This week has been a bit of a busy one, and I've been unable to make good blogging time except for the most important and time-sensitive of posts. As such, astute and seasoned readers may well have believed me to have forgotten a pair of required updates. Rest assured, I have not, and it was only a matter of time that I would make it to them. Specifically, now.
Our dual-update comes courtesy of Threadless, which is one of my favorite places to update from, since it is not subject to the brief lifespans that so many other sites have. Though in these cases, we may be seeing some artificially created limited-time runs. Boom Box, for example, is already selling quickly. It's not too surprising why: from a pure popularity standpoint, anything with anything Mario on it will sell well. The populace is unable to appreciate anything unfamiliar. But we've already gone over this: the piece is far more than its reference, and is a model for how to work with a reference and still create something original and artful. Alexmdc sells himself here, where most people just sell a popular product and reap the rewards. Not only is the art itself skillful and slick, but everything works together. The bomb with the boom box makes sense. The sheer 80s glory in every element works perfectly (consider the high-tops, the boom box, the Say Anything pose). The colors are brilliant (I'd buy almost anything on this shirt blank). It is a complete concept. A "lesser" character from a popular universe is used here, meaning it was selected for its appropriateness in the concept, not for its saleability, as well as making it far more wearable to the uninitiated viewer. This is more than just a gaming shirt, and that's why it works so well.
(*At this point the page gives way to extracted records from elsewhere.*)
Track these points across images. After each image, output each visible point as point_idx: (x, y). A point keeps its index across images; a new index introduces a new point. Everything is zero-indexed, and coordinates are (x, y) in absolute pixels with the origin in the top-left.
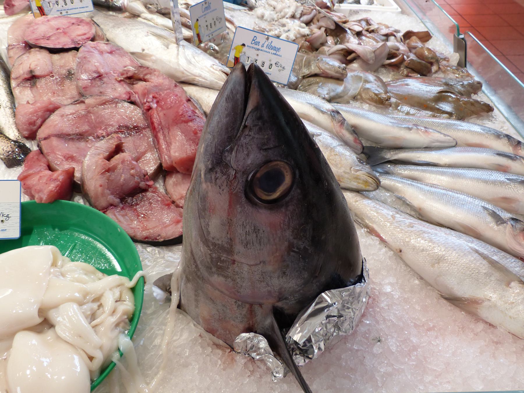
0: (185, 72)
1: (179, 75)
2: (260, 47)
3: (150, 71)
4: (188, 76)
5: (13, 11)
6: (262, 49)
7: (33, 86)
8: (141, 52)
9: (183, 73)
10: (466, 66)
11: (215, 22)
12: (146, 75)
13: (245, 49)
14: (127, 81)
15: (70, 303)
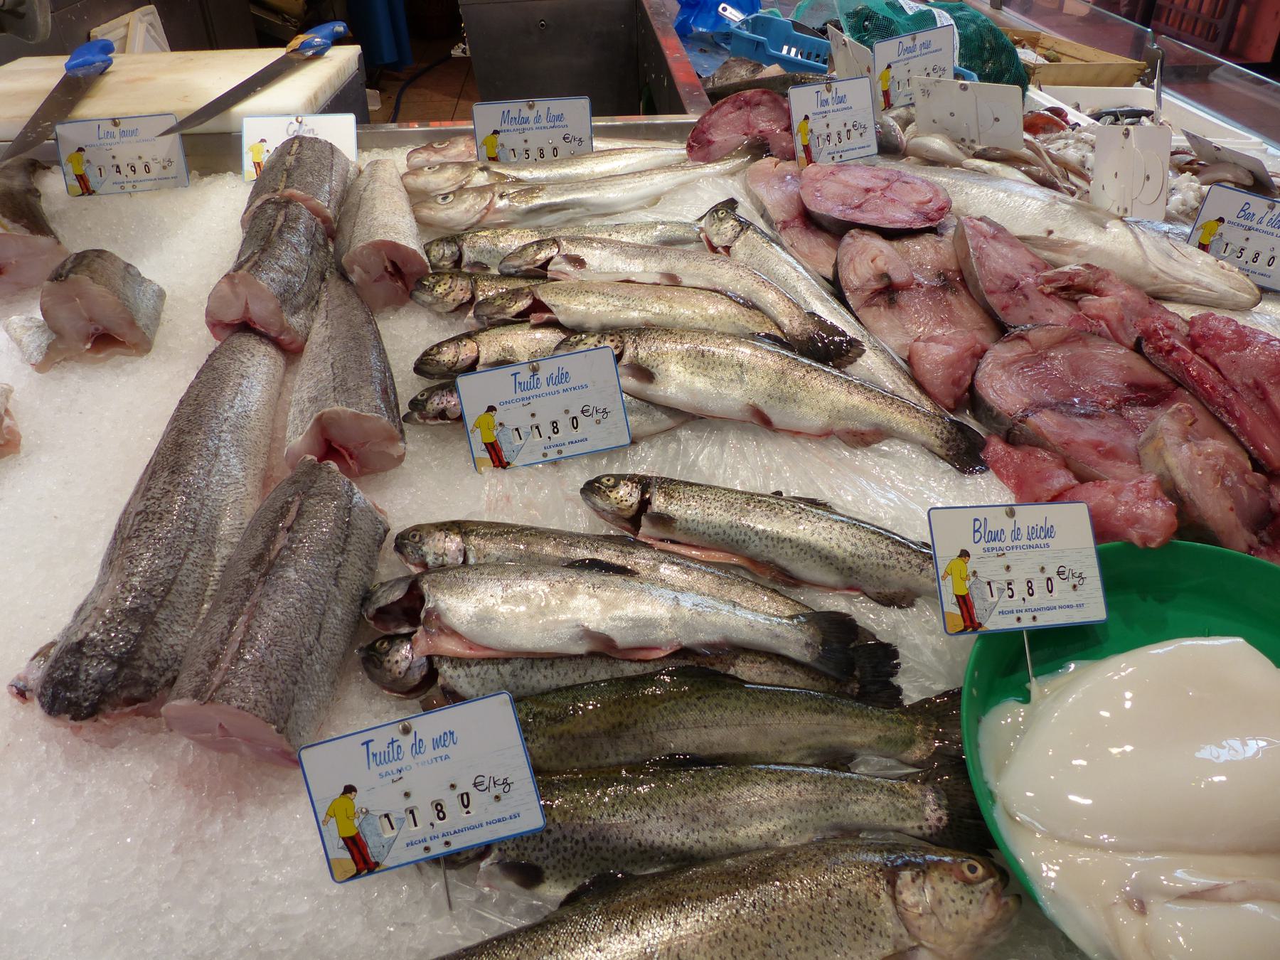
0: (1161, 275)
1: (1144, 280)
2: (1254, 224)
3: (1104, 275)
4: (1167, 282)
5: (709, 153)
6: (1259, 227)
7: (892, 303)
8: (1044, 235)
9: (1156, 277)
10: (403, 439)
11: (849, 131)
12: (1097, 281)
13: (1223, 228)
14: (1063, 294)
15: (1051, 909)
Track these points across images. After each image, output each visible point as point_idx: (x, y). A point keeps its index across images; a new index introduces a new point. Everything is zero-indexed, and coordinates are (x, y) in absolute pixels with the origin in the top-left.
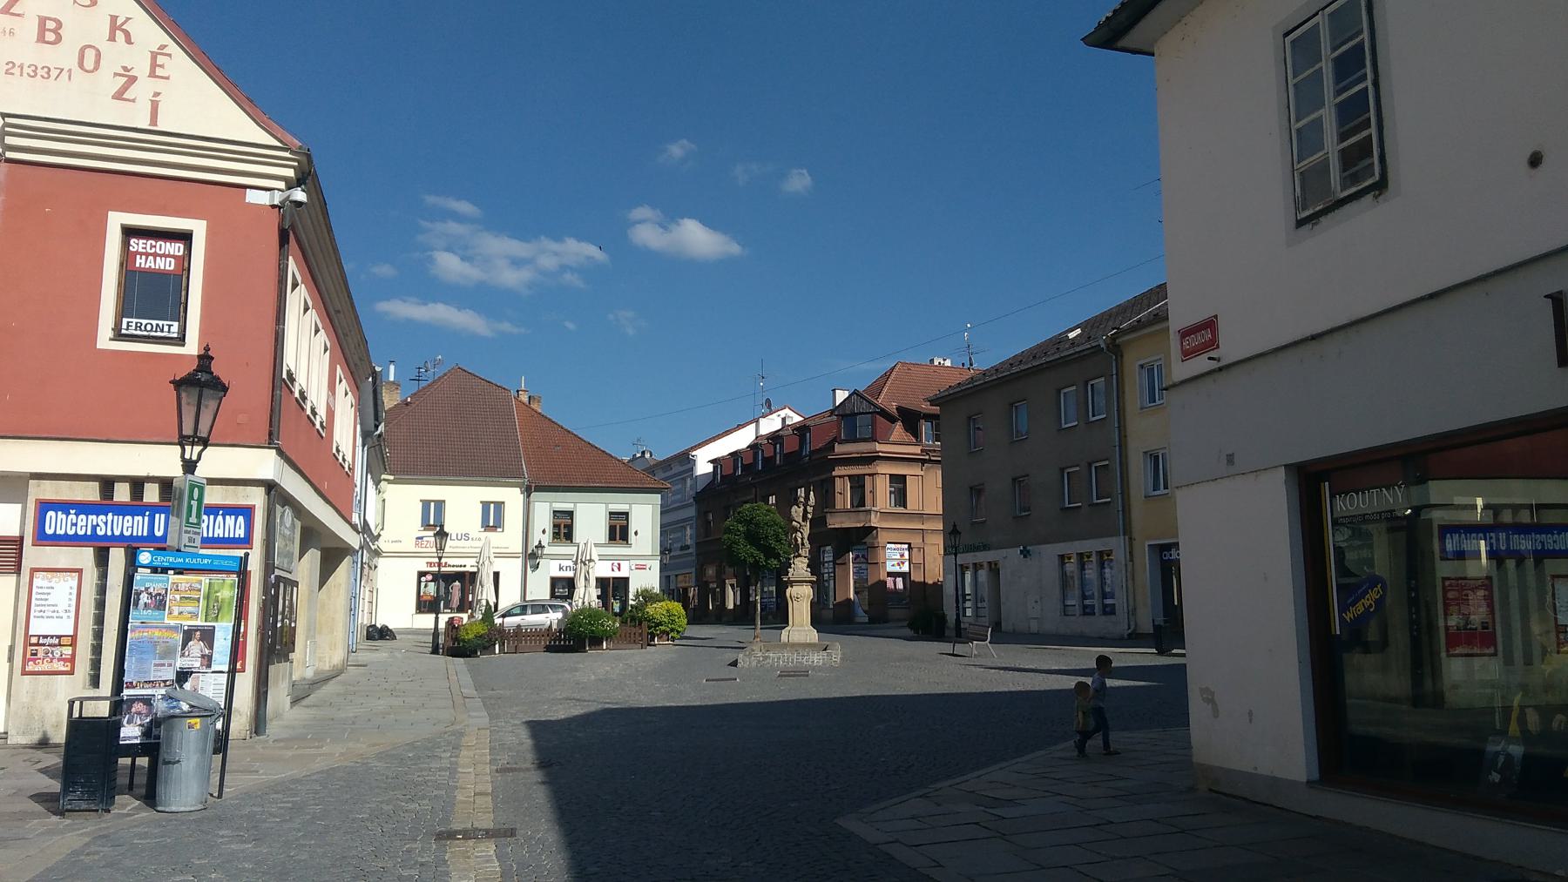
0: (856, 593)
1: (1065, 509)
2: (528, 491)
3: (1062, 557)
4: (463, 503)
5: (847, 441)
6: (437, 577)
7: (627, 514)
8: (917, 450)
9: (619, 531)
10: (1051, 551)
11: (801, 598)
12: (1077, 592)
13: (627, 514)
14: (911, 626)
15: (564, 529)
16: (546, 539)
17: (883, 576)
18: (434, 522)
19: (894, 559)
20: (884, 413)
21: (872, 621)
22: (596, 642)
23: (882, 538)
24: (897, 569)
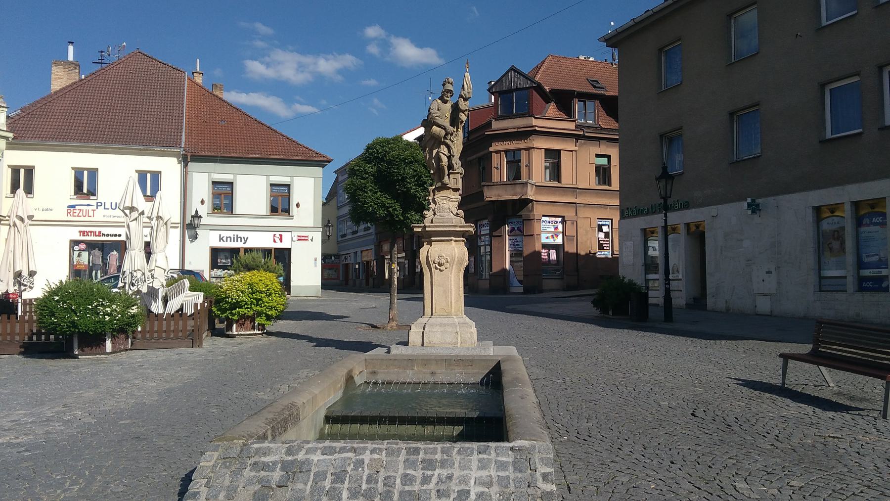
0: (511, 262)
1: (824, 142)
2: (185, 160)
3: (818, 210)
4: (117, 171)
5: (504, 118)
6: (91, 246)
7: (288, 186)
8: (571, 126)
9: (280, 203)
10: (794, 211)
11: (446, 262)
12: (850, 258)
13: (288, 186)
14: (595, 303)
15: (223, 198)
16: (204, 210)
17: (538, 247)
18: (85, 185)
19: (548, 232)
20: (539, 88)
21: (527, 291)
22: (92, 340)
23: (538, 210)
24: (551, 241)
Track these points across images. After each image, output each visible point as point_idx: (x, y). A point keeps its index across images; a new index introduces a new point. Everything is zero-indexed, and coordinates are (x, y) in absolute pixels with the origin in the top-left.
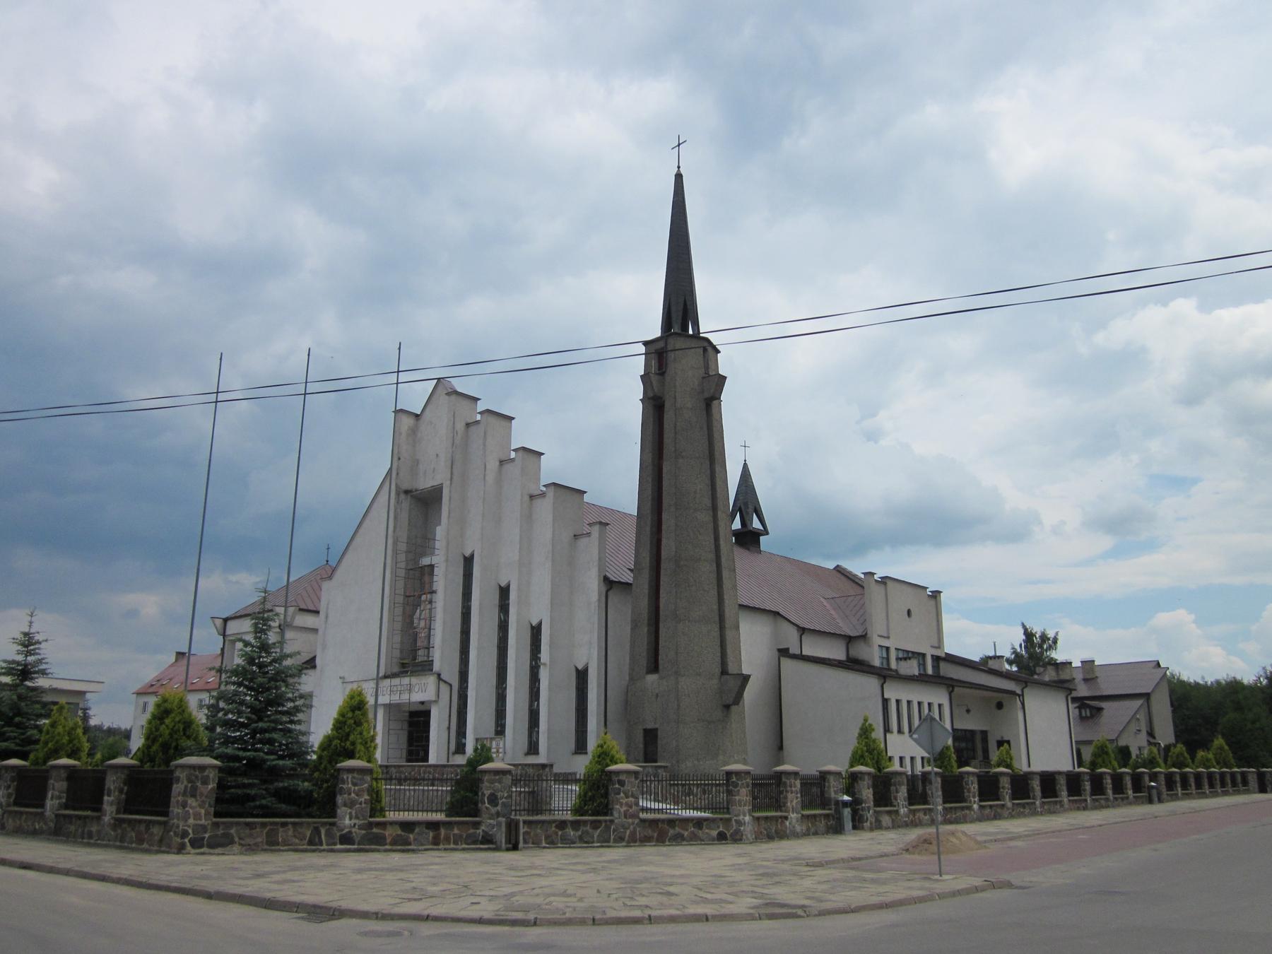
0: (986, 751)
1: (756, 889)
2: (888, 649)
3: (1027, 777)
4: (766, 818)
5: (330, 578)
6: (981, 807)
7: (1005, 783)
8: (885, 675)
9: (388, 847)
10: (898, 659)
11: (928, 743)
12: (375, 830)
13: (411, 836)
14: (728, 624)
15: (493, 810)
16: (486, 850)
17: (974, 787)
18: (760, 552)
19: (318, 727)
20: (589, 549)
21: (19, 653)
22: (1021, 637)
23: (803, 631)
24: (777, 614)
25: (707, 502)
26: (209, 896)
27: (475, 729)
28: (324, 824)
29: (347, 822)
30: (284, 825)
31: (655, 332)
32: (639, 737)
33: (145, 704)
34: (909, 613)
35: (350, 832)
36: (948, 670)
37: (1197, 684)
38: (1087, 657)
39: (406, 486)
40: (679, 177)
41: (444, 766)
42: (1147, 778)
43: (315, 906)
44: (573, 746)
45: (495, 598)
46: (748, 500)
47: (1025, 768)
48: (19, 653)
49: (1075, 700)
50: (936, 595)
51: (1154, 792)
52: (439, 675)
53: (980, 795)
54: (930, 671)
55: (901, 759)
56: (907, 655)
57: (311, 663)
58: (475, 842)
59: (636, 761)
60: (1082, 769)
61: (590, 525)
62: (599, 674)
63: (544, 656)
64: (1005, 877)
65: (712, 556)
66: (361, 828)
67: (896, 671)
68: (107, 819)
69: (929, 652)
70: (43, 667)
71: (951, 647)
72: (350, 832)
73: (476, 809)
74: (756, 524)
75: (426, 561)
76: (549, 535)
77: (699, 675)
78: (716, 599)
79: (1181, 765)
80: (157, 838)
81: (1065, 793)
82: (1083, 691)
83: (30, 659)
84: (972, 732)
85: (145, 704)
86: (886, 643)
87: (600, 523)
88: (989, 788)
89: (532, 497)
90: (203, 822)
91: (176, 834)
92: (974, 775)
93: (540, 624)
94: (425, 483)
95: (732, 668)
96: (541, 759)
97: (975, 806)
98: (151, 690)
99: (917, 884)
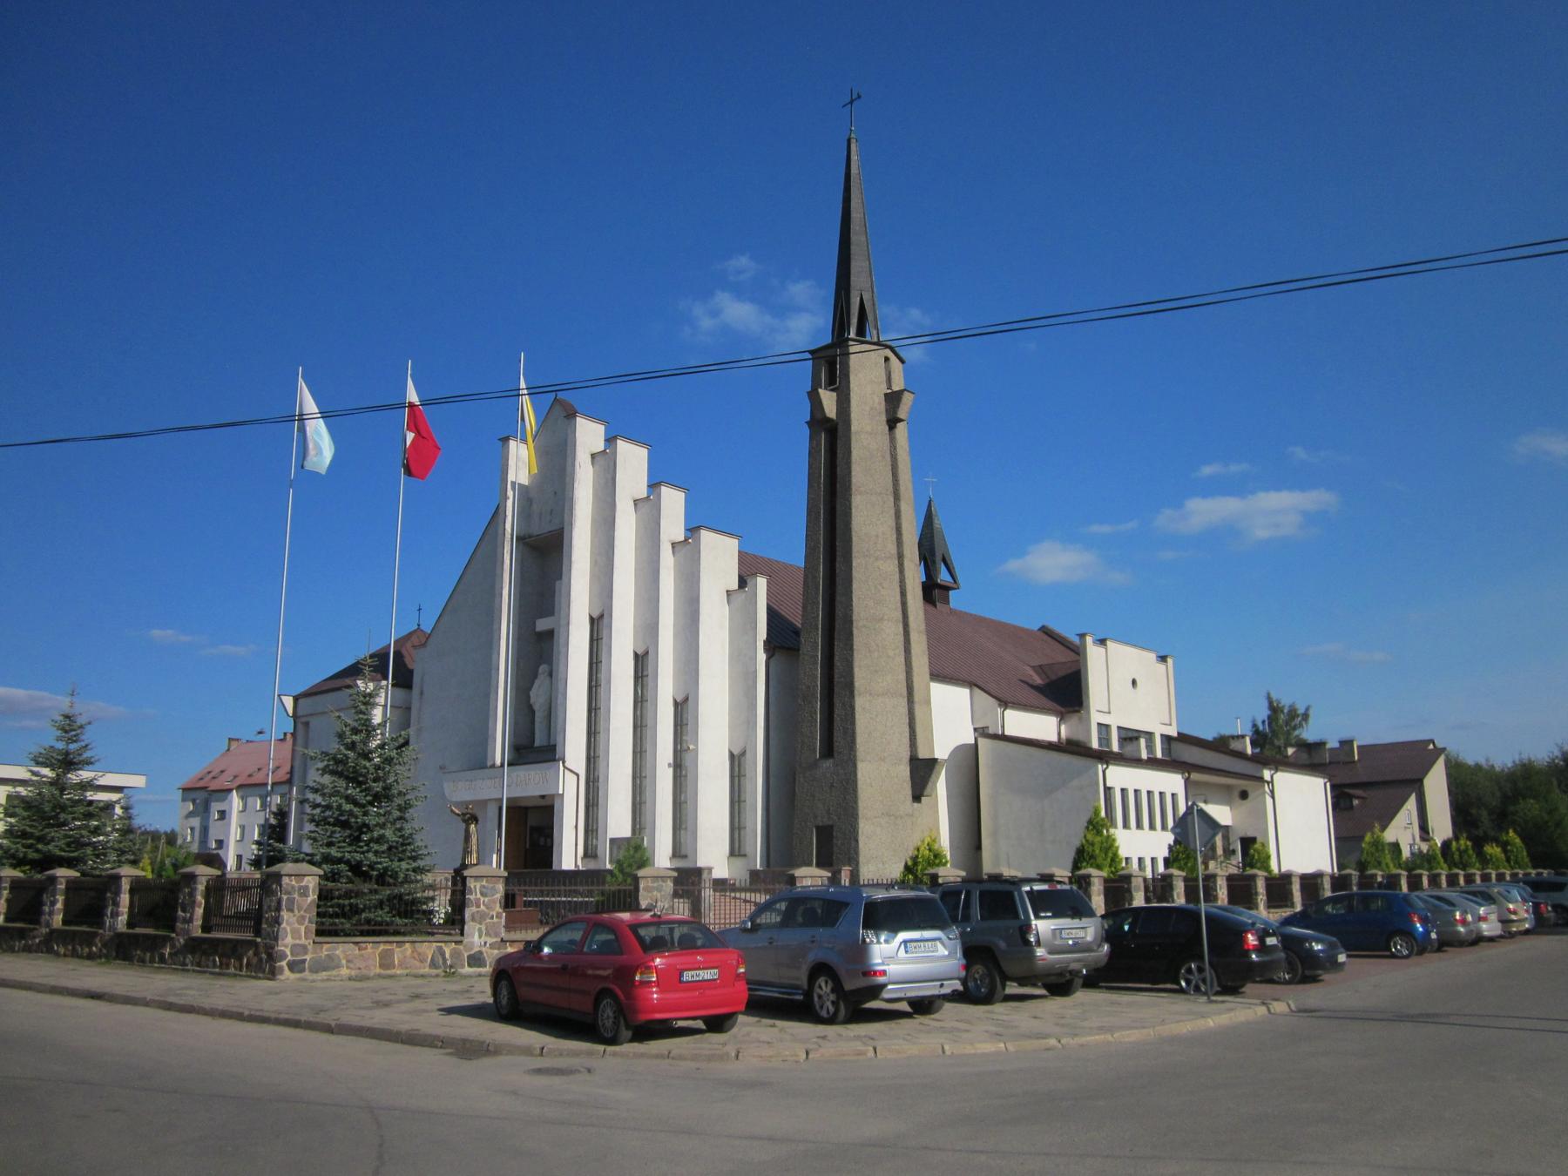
2: (1107, 726)
3: (1286, 878)
7: (1261, 886)
14: (917, 697)
21: (59, 739)
22: (1262, 713)
25: (893, 549)
26: (329, 1029)
34: (1134, 682)
35: (480, 952)
37: (1478, 767)
38: (1345, 736)
43: (464, 1041)
48: (59, 739)
54: (1159, 755)
64: (358, 985)
65: (899, 614)
66: (492, 946)
70: (87, 755)
72: (480, 952)
75: (542, 625)
77: (883, 759)
78: (903, 667)
83: (73, 747)
86: (1105, 720)
90: (303, 941)
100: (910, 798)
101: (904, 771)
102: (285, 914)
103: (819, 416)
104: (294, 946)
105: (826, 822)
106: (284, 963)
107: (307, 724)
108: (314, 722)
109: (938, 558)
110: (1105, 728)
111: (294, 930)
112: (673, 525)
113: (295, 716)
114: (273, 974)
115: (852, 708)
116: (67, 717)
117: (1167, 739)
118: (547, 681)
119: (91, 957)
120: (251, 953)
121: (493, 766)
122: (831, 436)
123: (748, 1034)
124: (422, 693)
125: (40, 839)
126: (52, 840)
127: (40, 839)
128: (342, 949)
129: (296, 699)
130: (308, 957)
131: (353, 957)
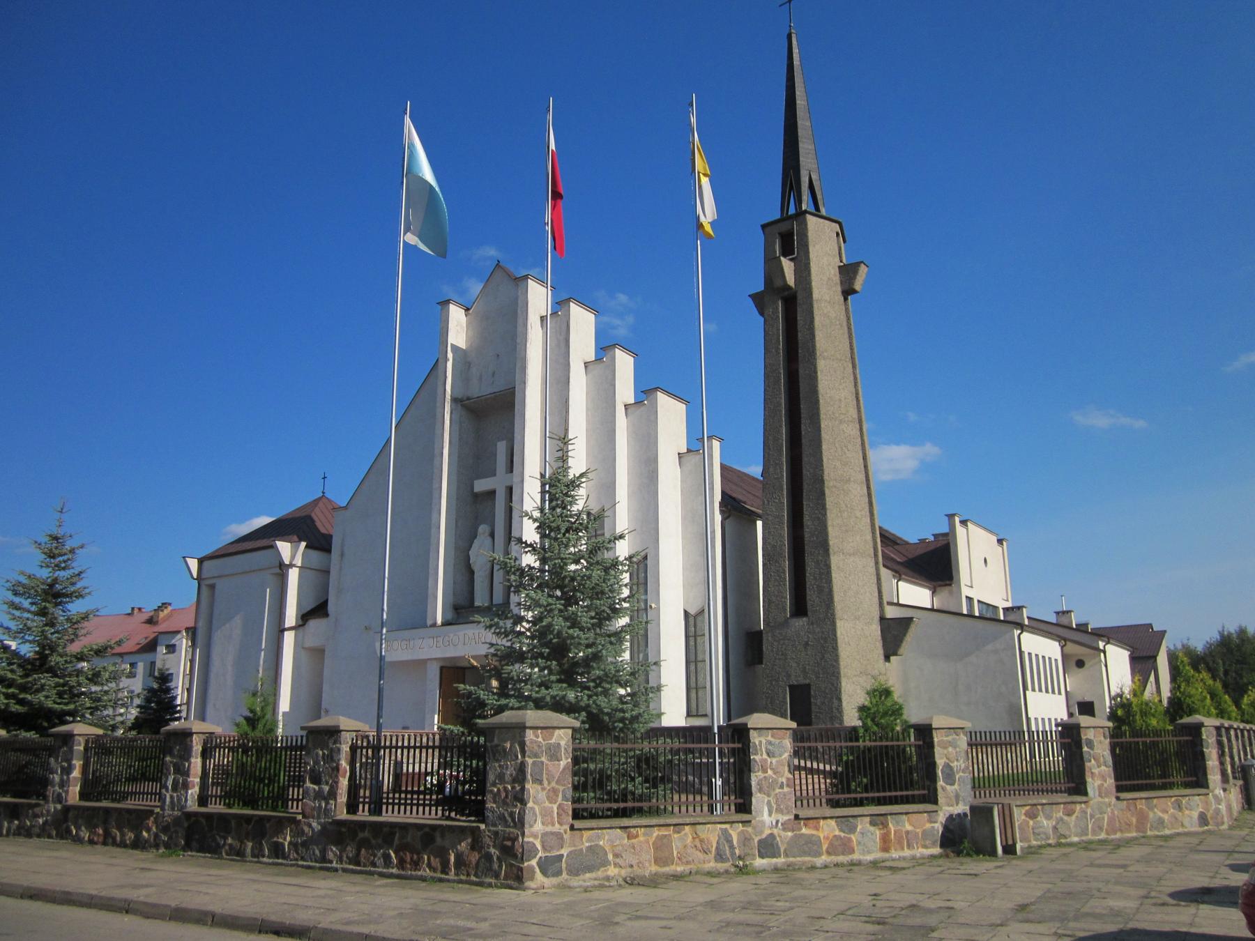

In stark contrast, we see joaolauro's
"The Cat Who Mistook His Wife (and the Kids, and the Furniture and Even the Parrot) for a Hat." While the title is its own reference, classic psychology texts don't often reap the same rewards as pop culture. It's further hindered by a lilac blank: I'd argue it looks hot as hell, but I'm sure plenty of people will be tentative anyway. And while cuteness is always a good sales mechanism, the sheer oddness of this piece makes it less apt to be effective: if people love the familiar, the odd is far too difficult for them to even try and appreciate. It seems Threadless knows this, as it seems to be a bit less stocked than the average tee would debut at, but the smaller stock will likely mean a speedy depletion as well. The elements that make this a harder sell for the sheep will almost certainly make it a must own for others, and considering the spring sale looming ahead of us sometime in the coming month or so, it could be a smart investment to grab one now now now anyway. It's certainly worth it: the concept is pretty hilarious and adorable all in one, and the style is no less charming. It's an overall great tee and in many ways very unique among the masses, so if you're interested, I'd definitely keep tabs on it just as closely as the far more populist Boom Box.